NEW YORK (CNNMoney.com) -
A new treatment for hyperactive kids could come in the form of a skin patch, not a pill.
Noven Pharmaceutical, a Miami-based drug maker specializing in skin patches, is awaiting a regulatory decision on Methypatch, a transdermal treatment for attention-deficit hyperactivity disorder that it filed with the Food and Drug Administration.
An FDA advisory committee will vote on Friday whether to recommend approval of Methypatch for the treatment of ADHD. This is not the same thing as a final decision, but the FDA usually follows the advice of its expert advisory panels.
Noven (down $0.21 to $13.51, Research), which has several estrogen patches on the market, has a lot riding on the FDA's decision.
Michael Krensavage, analyst for Raymond James & Associates, estimated that approval from the FDA would push up Noven stock price by $8 a share, but a negative decision could shave $3 off the shares, which closed Wednesday at about $13.51 on Nasdaq.
"That's a bet we like," wrote Krensavage in a recent market report.
Krensavage upgraded Noven to "strong buy" on Sept. 30, two days after regulators refused to approve the company's generic version of a painkiller patch. The refusal triggered a 16 percent plunge in Noven stock, and prompting Krensavage's upgrade.
The failure of the generic pain patch leaves investors "paying little for the company's next potential product, a patch version of methylphenidate," Krensavage wrote. Methylphenidate is the active ingredient in Ritalin and Concerta, pills for attention deficit disorder, an estimated $1 billion market.
David Steinberg, analyst for Deutsche Bank North America, said he was "counting on 2-to-1 odds, in favor of a positive vote" from the advisory panel.
He said Methypatch has demonstrated in clinical trials that it is an effective drug, and could be used by children who have difficulty swallowing pills.
But Ken Trbovich of RBC Capital Markets, who rates Noven neutral, said Methypatch could have a tough time getting past the FDA because it does not offer any new medical benefit that would outweigh possible side effects.
"If there is any problem with safety risks, the panel is not likely to approve the product," said Trbovich, noting that the active compound, methylphenidate, is a controlled substance.
Methylphenidate, a stimulant affecting the nervous system, is the same compound used in Ritalin, which has been off-patent for many years, and Johnson & Johnson's (down $0.25 to $61.75, Research) Concerta. Novartis (down $0.41 to $52.40, Research) currently markets methylphenidate as an extended-release, once-daily pill under the brand name Ritalin LA.
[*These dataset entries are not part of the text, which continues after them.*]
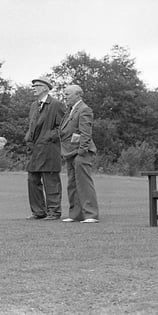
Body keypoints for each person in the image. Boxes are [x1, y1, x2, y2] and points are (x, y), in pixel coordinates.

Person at [24, 77, 66, 221]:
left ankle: (54, 212)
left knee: (51, 180)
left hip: (49, 149)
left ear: (45, 88)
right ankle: (38, 212)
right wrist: (28, 139)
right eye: (33, 85)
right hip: (35, 150)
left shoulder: (56, 105)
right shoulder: (33, 106)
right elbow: (32, 126)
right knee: (32, 179)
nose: (33, 88)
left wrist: (48, 136)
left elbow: (63, 127)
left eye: (37, 85)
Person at [60, 84, 100, 223]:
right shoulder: (70, 110)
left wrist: (82, 151)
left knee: (84, 183)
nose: (65, 96)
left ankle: (90, 215)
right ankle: (75, 214)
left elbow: (85, 133)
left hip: (80, 152)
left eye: (67, 94)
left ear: (78, 94)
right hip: (70, 152)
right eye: (64, 94)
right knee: (72, 183)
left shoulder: (84, 109)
Methylphenidate is sometimes abused for its euphoric effects, according to the National Institutes of Health, and abusers have been known to chop up the pills and snort them.
ADHD affects up to 5 percent of children in the United States, according to the National Institute of Health. Children with the disorder show patterns of increased activity, impulsive behavior and inattention.